Plaintiff also fails to sufficiently plead his cause of action. He alleges Defendants breached their fiduciary duties because they “colluded” or “conspired” to backdate options, but fails to plead the most basic element of a conspiracy—that defendants entered into an agreement. With respect to the unjust enrichment claim, Plaintiff also fails to plead the most basic facts indicating that Defendants where enriched.

Finally, almost all of Plaintiff’s claims are barred by the applicable two-year statute of limitations. With only a few exceptions, the challenged option grants and public statements were made and publicly disclosed well outside of the statute of limitations period. All claims based on such grants and statements, and the defendants who received or made them, therefore, must be dismissed as time barred.

Source

Superior Court of Arizona, Maricopa County (Oct. 30, 2006)

In subsequent court filings, however, JDA countered that the two-year statute of limitations to bring this sort of case had expired and that the plaintiffs failed to allege that they had made a pre-suit demand on JDA’s board of directors. Defense attorneys also argued that the plaintiffs failed to present sufficient facts to constitute a valid cause of action for breach of fiduciary duty or unjust enrichment, the only causes of action listed in the complaint.

Brownlie

Two other critical factors worked in JDA’s favor, Brownlie says. First, it is not currently among the scores of companies under formal investigation for backdating; and in the rush to get to the courthouse first, the lawsuit was not well planned. The latter can a big issue in state court cases, Brownlie says, since derivative litigation suits are not subject to the Private Securities Litigation Reform Act, which states that the lead plaintiff in a securities class action is the group that has the largest financial interest.

He also believes that the plaintiffs knew that in Arizona, if they didn’t drop the case, they faced the possibility of picking up the defendants’ legal tab.

Eric Zagar, an associate with the law firm Schiffrin & Barroway, who represented the plaintiffs, disputed Brownlie’s analysis, but declined to discuss the specifics of the case, only saying, “A lot more goes into a decision like this than what he mentioned.” Zagar says the plaintiffs do not plan to refile their complaint at some future date.

Zagar

Zagar also challenges Brownlie’s assertions that the case could sway the dozens of others derivative suits related to options backdating. Since the charges were dropped, the case has no effect on the standard of proof that plaintiffs must bring in cases that do go to trial.

What Does It All Mean?

“There is no effect at all,” says Zagar, whose firm has filed dozens of shareholder derivative actions in what the firm calls “an extensive campaign” against options backdating. “This case has no value as a precedent.”

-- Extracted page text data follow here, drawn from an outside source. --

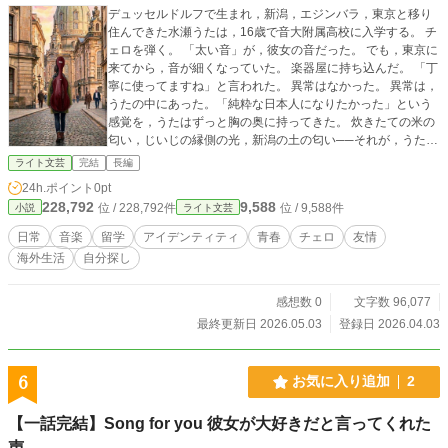
デュッセルドルフで生まれ，新潟，エジンバラ，東京と移り
住んできた水瀬うたは，16歳で音大附属高校に入学する。 チ
ェロを弾く。 「太い音」が，彼女の音だった。 でも，東京に
来てから，音が細くなっていた。 楽器屋に持ち込んだ。 「丁
寧に使ってますね」と言われた。 異常はなかった。 異常は，
うたの中にあった。「純粋な日本人になりたかった」という
感覚を，うたはずっと胸の奥に持ってきた。 炊きたての米の
匂い，じいじの縁側の光，新潟の土の匂い──それが，うたに
とっての「日本」のすべてだった。 でも，ロンドンのコンク
ライト文芸
完結
長編
ールで演奏後に言われた一言が，ずっと消えない。 "Where a
24h.ポイント
0pt
re you really from?" 音が鳴らなくなった理由を探して，うた
228,792
9,588
位 / 228,792件
位 / 9,588件
小説
ライト文芸
は17歳でドイツへ渡る。 生まれた国の言葉を，1字も知らな
いまま。 フランクフルトの語学学校で，マンハイムのギムナ
日常
音楽
留学
アイデンティティ
青春
チェロ
友情
ジウムで，うたは少しずつドイツ語を覚えていく。 言葉が届
海外生活
自分探し
き始めると同時に，チェロの音も，少しずつ，太さを取り戻
していく。停滞は敗北ではない。 前進もまた，義務ではな
い。 変化を望みながら変化できない身体が，それでも夜の中
感想数 0
文字数 96,077
を歩く。 その事実そのものを，裁かずに描いた物語。
最終更新日 2026.05.03
登録日 2026.04.03
6
お気に入り追加
2
【一話完結】Song for you 彼女が大好きだと言ってくれた
声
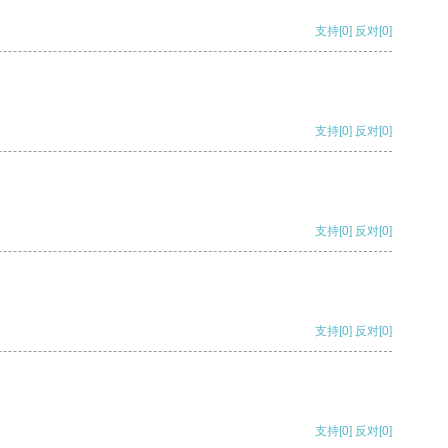
支持
[0]
反对
[0]
支持
[0]
反对
[0]
支持
[0]
反对
[0]
支持
[0]
反对
[0]
支持
[0]
反对
[0]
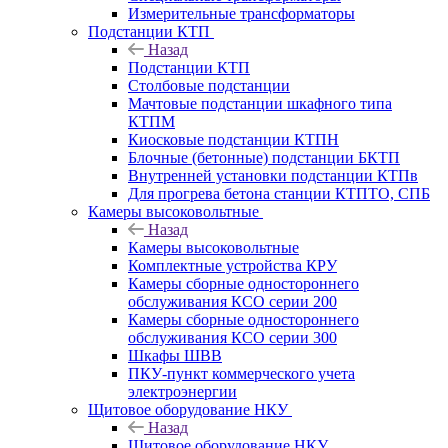
Измерительные трансформаторы
Подстанции КТП
Назад
Подстанции КТП
Столбовые подстанции
Мачтовые подстанции шкафного типа
КТПМ
Киосковые подстанции КТПН
Блочные (бетонные) подстанции БКТП
Внутренней установки подстанции КТПв
Для прогрева бетона станции КТПТО, СПБ
Камеры высоковольтные
Назад
Камеры высоковольтные
Комплектные устройства КРУ
Камеры сборные одностороннего
обслуживания КСО серии 200
Камеры сборные одностороннего
обслуживания КСО серии 300
Шкафы ШВВ
ПКУ-пункт коммерческого учета
электроэнергии
Щитовое оборудование НКУ
Назад
Щитовое оборудование НКУ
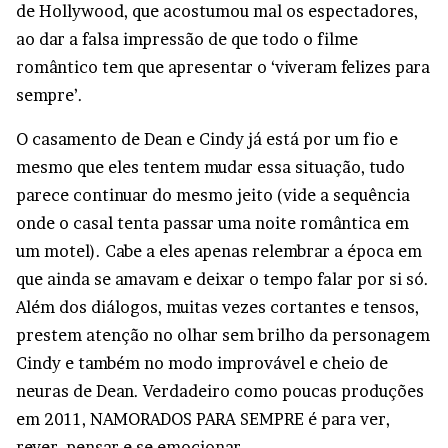
de Hollywood, que acostumou mal os espectadores,
ao dar a falsa impressão de que todo o filme
romântico tem que apresentar o ‘viveram felizes para
sempre’.
O casamento de Dean e Cindy já está por um fio e
mesmo que eles tentem mudar essa situação, tudo
parece continuar do mesmo jeito (vide a sequência
onde o casal tenta passar uma noite romântica em
um motel). Cabe a eles apenas relembrar a época em
que ainda se amavam e deixar o tempo falar por si só.
Além dos diálogos, muitas vezes cortantes e tensos,
prestem atenção no olhar sem brilho da personagem
Cindy e também no modo improvável e cheio de
neuras de Dean. Verdadeiro como poucas produções
em 2011, NAMORADOS PARA SEMPRE é para ver,
rever, pensar e se emocionar.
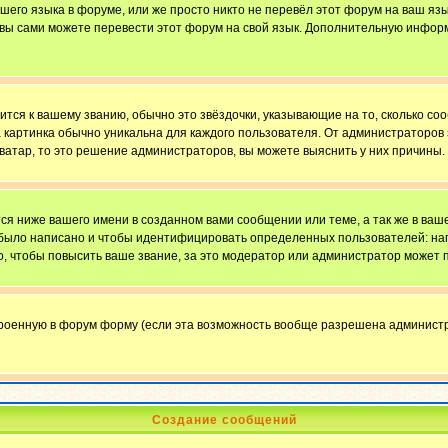
ашего языка в форуме, или же просто никто не перевёл этот форум на ваш яз
о вы сами можете перевести этот форум на свой язык. Дополнительную инфор
ится к вашему званию, обычно это звёздочки, указывающие на то, сколько со
картинка обычно уникальна для каждого пользователя. От администраторов за
ватар, то это решение администраторов, вы можете выяснить у них причины.
я ниже вашего имени в созданном вами сообщении или теме, а так же в ваше
й было написано и чтобы идентифицировать определенных пользователей: н
, чтобы повысить ваше звание, за это модератор или администратор может 
троенную в форум форму (если эта возможность вообще разрешена администр
Создание сообщений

Other plaintiff lawyers agree. “Not one of my cases has been dismissed,” sniffs Darren Robbins, a founding partner with Lerach Coughlin Stoia Geller Rudman & Robbins—a firm that has tied many companies in knots over the years with class-action suits.

Robbins

Robbins says his firm currently has 14 suits related to backdating: 13 of them are derivative suits. In 10 cases, he says he has refused to engage in settlement discussions because the defendants are not prepared to make fundamental changes in the way they are governed or to make certain financial contributions. He is in talks with the other four.

The only case that isn’t a derivative suit involves UnitedHealth, the poster child for errant corporate behavior when it comes to backdating. Last year, Lerach Coughlin announced that its client—the mighty California Public Employees’ Retirement System—was appointed lead plaintiff in the options backdating securities class-action suit against the health-care giant. Robbins boasts of CalPERS’ recent request for a judge to freeze the assets of outgoing UnitedHealth CEO William McGuire, who is sitting on hundreds of millions of dollars worth of stock options.

The pension giant is also seeking non-monetary relief, including corporate-governance reforms and forcing the corporate insiders to bear their own legal fees arising out of the stock option backdating scandal—demands that more resemble those in derivative suits.